Task directions
Please return every entry below exactly as written, without any of its pictures.

Exercise materials
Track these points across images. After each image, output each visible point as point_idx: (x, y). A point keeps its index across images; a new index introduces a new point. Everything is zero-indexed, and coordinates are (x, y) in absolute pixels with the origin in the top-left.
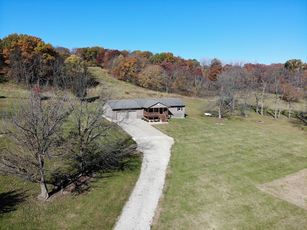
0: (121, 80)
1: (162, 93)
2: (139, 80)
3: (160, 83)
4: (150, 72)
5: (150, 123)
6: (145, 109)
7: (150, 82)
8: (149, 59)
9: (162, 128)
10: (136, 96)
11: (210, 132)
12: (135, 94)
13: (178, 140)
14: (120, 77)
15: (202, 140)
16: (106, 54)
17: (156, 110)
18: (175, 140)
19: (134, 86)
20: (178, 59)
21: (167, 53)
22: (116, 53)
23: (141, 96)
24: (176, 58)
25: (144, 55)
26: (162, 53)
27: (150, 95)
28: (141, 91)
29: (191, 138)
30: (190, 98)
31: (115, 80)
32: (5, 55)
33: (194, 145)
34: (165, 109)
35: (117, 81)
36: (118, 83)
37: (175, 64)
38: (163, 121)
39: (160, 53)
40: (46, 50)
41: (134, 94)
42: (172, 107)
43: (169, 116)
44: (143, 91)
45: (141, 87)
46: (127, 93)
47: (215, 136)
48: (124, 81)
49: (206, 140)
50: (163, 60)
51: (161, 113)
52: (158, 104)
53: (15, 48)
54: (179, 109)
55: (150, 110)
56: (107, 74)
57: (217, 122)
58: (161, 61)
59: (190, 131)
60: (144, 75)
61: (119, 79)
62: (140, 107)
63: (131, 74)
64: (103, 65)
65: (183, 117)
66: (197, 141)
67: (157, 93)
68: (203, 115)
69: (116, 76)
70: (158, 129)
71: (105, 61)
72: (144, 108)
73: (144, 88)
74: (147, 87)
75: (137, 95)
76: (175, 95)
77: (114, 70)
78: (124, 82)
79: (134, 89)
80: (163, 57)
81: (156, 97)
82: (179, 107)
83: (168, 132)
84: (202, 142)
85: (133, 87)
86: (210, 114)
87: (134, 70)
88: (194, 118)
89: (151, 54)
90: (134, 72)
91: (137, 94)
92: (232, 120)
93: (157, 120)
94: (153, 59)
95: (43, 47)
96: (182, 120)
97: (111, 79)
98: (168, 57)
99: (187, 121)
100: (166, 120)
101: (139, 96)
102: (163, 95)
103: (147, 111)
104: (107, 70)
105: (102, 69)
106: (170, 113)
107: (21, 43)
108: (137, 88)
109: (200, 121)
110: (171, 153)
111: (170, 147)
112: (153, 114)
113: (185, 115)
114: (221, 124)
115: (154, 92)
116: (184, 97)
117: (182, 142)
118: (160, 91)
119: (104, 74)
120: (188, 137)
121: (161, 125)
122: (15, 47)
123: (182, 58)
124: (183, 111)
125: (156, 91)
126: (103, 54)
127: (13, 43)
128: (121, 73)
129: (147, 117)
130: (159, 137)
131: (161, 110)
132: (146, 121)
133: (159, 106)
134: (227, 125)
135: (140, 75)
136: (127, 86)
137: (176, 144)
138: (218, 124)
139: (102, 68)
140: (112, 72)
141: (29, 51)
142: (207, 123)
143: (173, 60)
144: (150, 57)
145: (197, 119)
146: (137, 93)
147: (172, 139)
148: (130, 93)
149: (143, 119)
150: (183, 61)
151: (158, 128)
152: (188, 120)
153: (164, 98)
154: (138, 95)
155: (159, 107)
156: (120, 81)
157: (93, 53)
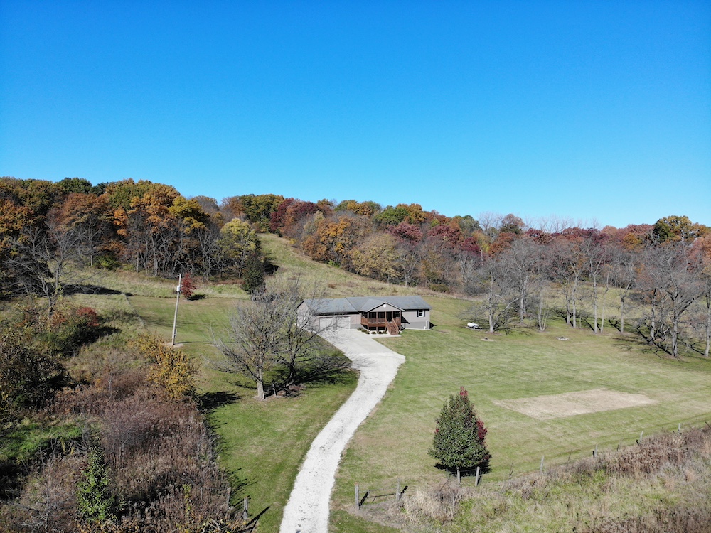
0: (318, 260)
1: (395, 286)
2: (353, 261)
3: (394, 267)
4: (375, 248)
5: (371, 335)
6: (364, 314)
7: (375, 265)
8: (373, 218)
9: (390, 343)
10: (349, 292)
11: (465, 351)
12: (347, 287)
13: (411, 359)
14: (317, 255)
15: (447, 359)
16: (290, 209)
17: (381, 315)
18: (406, 359)
19: (344, 273)
20: (432, 215)
21: (409, 204)
22: (309, 209)
23: (356, 292)
24: (428, 213)
25: (363, 210)
26: (400, 205)
27: (373, 290)
28: (356, 281)
29: (431, 356)
30: (450, 296)
31: (308, 260)
32: (117, 219)
33: (434, 365)
34: (396, 314)
35: (312, 262)
36: (312, 267)
37: (426, 226)
38: (392, 332)
39: (395, 205)
40: (190, 211)
41: (344, 288)
42: (406, 310)
43: (403, 324)
44: (360, 282)
45: (357, 275)
46: (333, 287)
47: (470, 355)
48: (324, 262)
49: (455, 360)
50: (401, 220)
51: (389, 320)
52: (385, 306)
53: (136, 208)
54: (421, 315)
55: (372, 315)
56: (291, 250)
57: (483, 337)
58: (397, 221)
59: (433, 347)
60: (363, 252)
61: (314, 259)
62: (355, 311)
63: (338, 251)
64: (282, 230)
65: (426, 328)
66: (439, 360)
67: (387, 285)
68: (464, 327)
69: (310, 253)
70: (383, 344)
71: (287, 223)
72: (362, 312)
73: (364, 275)
74: (368, 274)
75: (350, 290)
76: (420, 290)
77: (307, 242)
78: (325, 265)
79: (344, 278)
80: (402, 213)
81: (385, 293)
82: (420, 311)
83: (398, 348)
84: (447, 362)
85: (342, 274)
86: (476, 325)
87: (344, 241)
88: (445, 330)
89: (378, 207)
90: (343, 245)
91: (350, 288)
92: (513, 335)
93: (382, 331)
94: (381, 218)
95: (184, 207)
96: (424, 332)
97: (299, 259)
98: (411, 214)
99: (433, 335)
100: (397, 331)
101: (353, 292)
102: (397, 290)
103: (366, 317)
104: (292, 242)
105: (281, 239)
106: (404, 321)
107: (147, 200)
108: (349, 276)
109: (455, 335)
110: (398, 372)
111: (398, 365)
112: (376, 322)
113: (431, 325)
114: (489, 340)
115: (381, 284)
116: (439, 294)
117: (417, 361)
118: (394, 281)
119: (285, 248)
120: (427, 356)
121: (388, 338)
122: (138, 206)
123: (440, 214)
124: (426, 319)
125: (386, 281)
126: (283, 209)
127: (134, 200)
128: (319, 249)
129: (366, 327)
130: (384, 354)
131: (390, 316)
132: (364, 333)
133: (385, 308)
134: (500, 341)
135: (355, 252)
136: (331, 272)
137: (407, 363)
138: (484, 340)
139: (281, 236)
140: (301, 245)
141: (161, 213)
142: (465, 338)
143: (421, 219)
144: (376, 214)
145: (450, 331)
146: (349, 286)
147: (403, 357)
148: (337, 286)
149: (360, 329)
150: (442, 219)
151: (384, 342)
152: (434, 332)
153: (400, 296)
154: (352, 289)
155: (386, 310)
156: (316, 264)
157: (262, 207)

Task result
Track these points across images. After each image, output each visible point as point_idx: (x, y). A point keeps its index across images; a new index introduces a new point. Everything is zero-indexed, and coordinates are (x, y) in absolute pixels with the origin in the top-left.
0: (121, 80)
1: (162, 93)
2: (139, 80)
3: (160, 83)
4: (150, 72)
5: (150, 123)
6: (145, 109)
7: (150, 82)
8: (149, 59)
9: (162, 128)
10: (136, 96)
11: (210, 132)
12: (135, 94)
13: (178, 140)
14: (120, 77)
15: (202, 140)
16: (106, 54)
17: (156, 110)
18: (175, 140)
19: (134, 86)
20: (178, 59)
21: (167, 53)
22: (116, 53)
23: (141, 96)
24: (176, 58)
25: (144, 55)
26: (162, 53)
27: (150, 95)
28: (141, 91)
29: (191, 138)
30: (190, 98)
31: (115, 80)
32: (5, 55)
33: (194, 145)
34: (165, 109)
35: (117, 81)
36: (118, 83)
37: (175, 64)
38: (163, 121)
39: (160, 53)
40: (46, 50)
41: (134, 94)
42: (172, 107)
43: (169, 116)
44: (143, 91)
45: (141, 87)
46: (127, 93)
47: (215, 136)
48: (124, 81)
49: (206, 140)
50: (163, 60)
51: (161, 113)
52: (158, 104)
53: (15, 48)
54: (179, 109)
55: (150, 110)
56: (107, 74)
57: (217, 122)
58: (161, 61)
59: (190, 131)
60: (144, 75)
61: (119, 79)
62: (140, 107)
63: (131, 74)
64: (103, 65)
65: (183, 117)
66: (197, 141)
67: (157, 93)
68: (203, 115)
69: (116, 76)
70: (158, 129)
71: (105, 61)
72: (144, 108)
73: (144, 88)
74: (147, 87)
75: (137, 95)
76: (175, 95)
77: (114, 70)
78: (124, 82)
79: (134, 89)
80: (163, 57)
81: (156, 97)
82: (179, 107)
83: (168, 132)
84: (202, 142)
85: (133, 87)
86: (210, 114)
87: (134, 70)
88: (194, 118)
89: (151, 54)
90: (134, 72)
91: (137, 94)
92: (232, 120)
93: (157, 120)
94: (153, 59)
95: (43, 47)
96: (182, 120)
97: (111, 79)
98: (168, 57)
99: (187, 121)
100: (166, 120)
101: (139, 96)
102: (163, 95)
103: (147, 111)
104: (107, 70)
105: (102, 69)
106: (170, 113)
107: (21, 43)
108: (137, 88)
109: (200, 121)
110: (171, 153)
111: (170, 147)
112: (153, 114)
113: (185, 115)
114: (221, 124)
115: (154, 92)
116: (184, 97)
117: (182, 142)
118: (160, 91)
119: (104, 74)
120: (188, 137)
121: (161, 125)
122: (15, 47)
123: (182, 58)
124: (183, 111)
125: (156, 91)
126: (103, 54)
127: (13, 43)
128: (121, 73)
129: (147, 117)
130: (159, 137)
131: (161, 110)
132: (146, 121)
133: (159, 106)
134: (227, 125)
135: (140, 75)
136: (127, 86)
137: (176, 144)
138: (218, 124)
139: (102, 68)
140: (112, 72)
141: (29, 51)
142: (207, 123)
143: (173, 60)
144: (150, 57)
145: (197, 119)
146: (137, 93)
147: (172, 139)
148: (130, 93)
149: (143, 119)
150: (183, 61)
151: (158, 128)
152: (188, 120)
153: (164, 98)
154: (138, 95)
155: (159, 107)
156: (120, 81)
157: (93, 53)
0: (318, 260)
1: (395, 286)
2: (353, 261)
3: (394, 267)
4: (375, 248)
5: (371, 335)
6: (364, 314)
7: (375, 265)
8: (373, 218)
9: (390, 343)
10: (349, 292)
11: (465, 351)
12: (347, 287)
13: (411, 359)
14: (317, 255)
15: (447, 359)
16: (290, 209)
17: (381, 315)
18: (406, 359)
19: (344, 273)
20: (432, 215)
21: (409, 204)
22: (309, 209)
23: (356, 292)
24: (428, 213)
25: (363, 210)
26: (400, 205)
27: (373, 290)
28: (356, 281)
29: (431, 356)
30: (450, 296)
31: (308, 260)
32: (117, 219)
33: (434, 365)
34: (396, 314)
35: (312, 262)
36: (312, 267)
37: (426, 226)
38: (392, 332)
39: (395, 205)
40: (190, 211)
41: (344, 288)
42: (406, 310)
43: (403, 324)
44: (360, 282)
45: (357, 275)
46: (333, 287)
47: (470, 355)
48: (324, 262)
49: (455, 360)
50: (401, 220)
51: (389, 320)
52: (385, 306)
53: (136, 208)
54: (421, 315)
55: (372, 315)
56: (291, 250)
57: (483, 337)
58: (397, 221)
59: (433, 347)
60: (363, 252)
61: (314, 259)
62: (355, 311)
63: (338, 251)
64: (282, 230)
65: (426, 328)
66: (439, 360)
67: (387, 285)
68: (464, 327)
69: (310, 253)
70: (383, 344)
71: (287, 223)
72: (362, 312)
73: (364, 275)
74: (368, 274)
75: (350, 290)
76: (420, 290)
77: (307, 242)
78: (325, 265)
79: (344, 278)
80: (402, 213)
81: (385, 293)
82: (420, 311)
83: (398, 348)
84: (447, 362)
85: (342, 274)
86: (476, 325)
87: (344, 241)
88: (445, 330)
89: (378, 207)
90: (343, 245)
91: (350, 288)
92: (513, 335)
93: (382, 331)
94: (381, 218)
95: (184, 207)
96: (424, 332)
97: (299, 259)
98: (411, 214)
99: (433, 335)
100: (397, 331)
101: (353, 292)
102: (397, 290)
103: (366, 317)
104: (292, 242)
105: (281, 239)
106: (404, 321)
107: (147, 200)
108: (349, 276)
109: (455, 335)
110: (398, 372)
111: (398, 365)
112: (376, 322)
113: (431, 325)
114: (489, 340)
115: (381, 284)
116: (439, 294)
117: (417, 361)
118: (394, 281)
119: (285, 248)
120: (427, 356)
121: (388, 338)
122: (138, 206)
123: (440, 214)
124: (426, 319)
125: (386, 281)
126: (283, 209)
127: (134, 200)
128: (319, 249)
129: (366, 327)
130: (384, 354)
131: (390, 316)
132: (364, 333)
133: (385, 308)
134: (500, 341)
135: (355, 252)
136: (331, 272)
137: (407, 363)
138: (484, 340)
139: (281, 236)
140: (301, 245)
141: (161, 213)
142: (465, 338)
143: (421, 219)
144: (376, 214)
145: (450, 331)
146: (349, 286)
147: (403, 357)
148: (337, 286)
149: (360, 329)
150: (442, 219)
151: (384, 342)
152: (434, 332)
153: (400, 296)
154: (352, 289)
155: (386, 310)
156: (316, 264)
157: (262, 207)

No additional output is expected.